TASKS TO PERFORM =>
(1) Answer these questions from the ADD passage:
(a) In what year did the writer graduate with a Master's in Theological Studies?
(b) According to the writer, ADD is an explanation rather than what?
(c) What does the article the writer read say people with higher IQ could do better?
(2) In the ADD passage, what is the stretch from "Honestly though, what’s" through "me so much."? Quote it word for word.
(3) According to the ADD passage, why is it harder for the writer to stay engaged? Answer in one to three sentences.

SUPPLIED PASSAGE =>

--- --- ---

So I went and got tested, and here is what I discovered. I scored in the bottom 1% in composite memory, verbal memory, reaction time and a few other things. A few other scores were low and a few were average. Average at best!! Woohoo. Here is a snapshot in case you’re interested in more technical jargon.
Honestly though, what’s frustrating to me is that this means that I’ve always had it, and somehow I didn’t know. But, in reality, I’m not sure what I would have done anything differently even if I had known sooner. I have been able to to be successful in school, which is commonly an area that people with ADD often struggle with. I graduated with a Master’s in Theological Studies in 2013, but it was with great effort and a great cost of personal health! There are however some behaviors and abilities about myself I wish I could change, and many of them I already mentioned on those bulleted points above. I honestly wish I had the ability to easily sit through an entire church service. And I wish when sitting down for dinner with my family that little noises, or ticks, or lights, or whatever would not agitate me so much.
It’s just frustrating because I wish I would have known earlier because it would have explained so much. And that word “explanation” is key to ADD. In fact, it’s really my big takeaway learning this about myself. That ADD is an explanation, not an excuse. ADD is an explanation of why I have trouble remaining interested in something for long periods of time, or at all if it is not inherently fun and exciting. ADD is an explanation, in that, it is the name of a “disorder” where my brain has fewer dopamine receptors which make my brain less sensitive to reward and thus makes it harder for me to stay engaged. (ASAP Science put out a great video explaining some of the science of ADD/ADHD and it’s even ADD-friendly!) ADD is not an excuse for my behavior when I interrupt or don’t follow through or forget to bring that one very important thing along with me (like my passport on an out of country trip, true story).
ADD is an explanation, not an excuse.
It should be noted that many would prefer that ADD/ADHD not be labeled as a disorder, but rather as a trait. There are many wildly successful people with even severe levels of ADD/ADHD and they have found ways to make it work for them. I even read an article that explains that those with higher IQ could better find workarounds for the limitations that ADD normally puts on them.

--- --- ---

DATA SUPPLIED =>
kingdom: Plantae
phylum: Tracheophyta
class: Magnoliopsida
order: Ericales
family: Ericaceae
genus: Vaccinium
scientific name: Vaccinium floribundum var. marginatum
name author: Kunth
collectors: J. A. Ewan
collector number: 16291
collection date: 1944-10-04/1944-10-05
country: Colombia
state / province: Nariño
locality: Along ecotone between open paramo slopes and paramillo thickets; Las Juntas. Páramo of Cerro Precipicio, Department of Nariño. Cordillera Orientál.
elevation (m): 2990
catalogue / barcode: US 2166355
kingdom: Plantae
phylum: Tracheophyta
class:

--- --- ---

TASK SOLUTIONS =>
(1)
(a) 2013
(b) An excuse
(c) Find workarounds for the limitations that ADD normally puts on them

(2)
Honestly though, what’s frustrating to me is that this means that I’ve always had it, and somehow I didn’t know. But, in reality, I’m not sure what I would have done anything differently even if I had known sooner. I have been able to to be successful in school, which is commonly an area that people with ADD often struggle with. I graduated with a Master’s in Theological Studies in 2013, but it was with great effort and a great cost of personal health! There are however some behaviors and abilities about myself I wish I could change, and many of them I already mentioned on those bulleted points above. I honestly wish I had the ability to easily sit through an entire church service. And I wish when sitting down for dinner with my family that little noises, or ticks, or lights, or whatever would not agitate me so much.

(3) The writer's brain has fewer dopamine receptors. This makes the brain less sensitive to reward, so it is harder to stay engaged.